Gas grills cook tri tip well. The cut is forgiving, the cook time is short, and the technique transfers cleanly from charcoal: two-zone setup, sear, finish, pull at temp. What you give up on a gas grill is smoke flavor, and that's worth honestly addressing rather than pretending the propane will somehow taste like red oak. The good news: a foil packet of wood chips gets you 80% of the way there.
Two-Zone on a Gas Grill
On a 3-burner grill, light the two outer burners on high and leave the center one off. On a 4-burner, light the two on one side and leave the other two off. The lit side is your sear zone; the unlit side is your indirect zone. Preheat with the lid closed for 10 minutes to get the grates hot and the dome thermometer past 450°F.
Adding Smoke
Wrap a handful of wood chips (oak or cherry) in a foil packet, poke 6 to 8 holes in the top with a fork, and lay it directly on the lit burner before the cook starts. Within 5 minutes it'll start smoking. A smoker box does the same job; both work. You're not trying to mimic a smoker, just adding a hint of woodsmoke to balance the propane flavor.
The Cook
Season the tri tip with salt, pepper, and garlic powder.

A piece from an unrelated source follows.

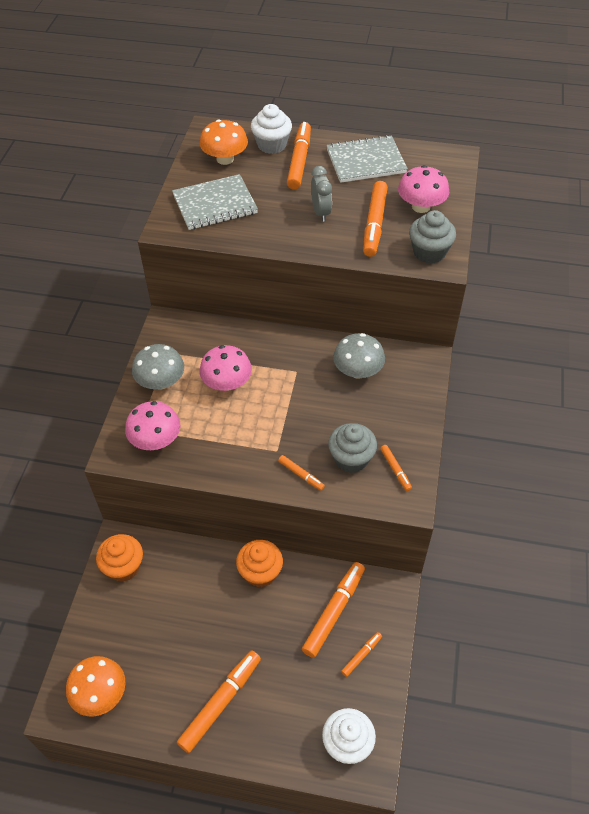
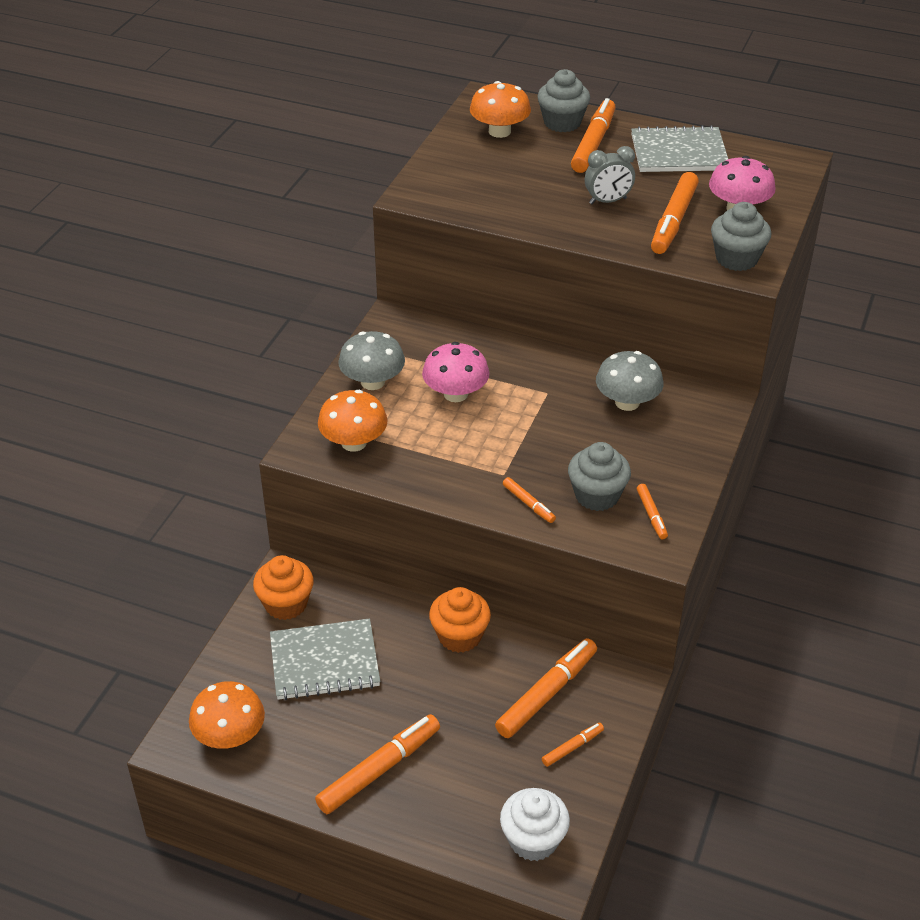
camera: 10 degrees right, 10 degrees down
(156, 440) = (354, 442): pink mushroom -> orange mushroom
(215, 204) = (476, 178): grey notebook -> grey notebook (324, 662)
(272, 145) = (562, 122): white cupcake -> grey cupcake
(321, 212) = (608, 201): grey clock -> grey clock turned 75 degrees clockwise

Let it sit at room temperature for 30 minutes. Place the roast fat cap up over the hot zone. Sear 5–7 minutes per side with the lid closed (gas grills don't have the open-air ambient heat charcoal does, so you want the lid down to hold temp). Then move to the unlit side, close the lid, and hold 350–400°F until the internal hits 128–130°F. Total cook is usually 40–60 minutes for a 2-pound roast.
Worth Knowing About Gas Temps
Gas grill thermometers in the dome are notoriously imprecise. They're often 25 to 50°F off, especially on cheaper grills. Trust an instant-read probe in the meat over the dome reading. Pull at 130°F internal and let carryover do its 3 to 5°F work during the rest.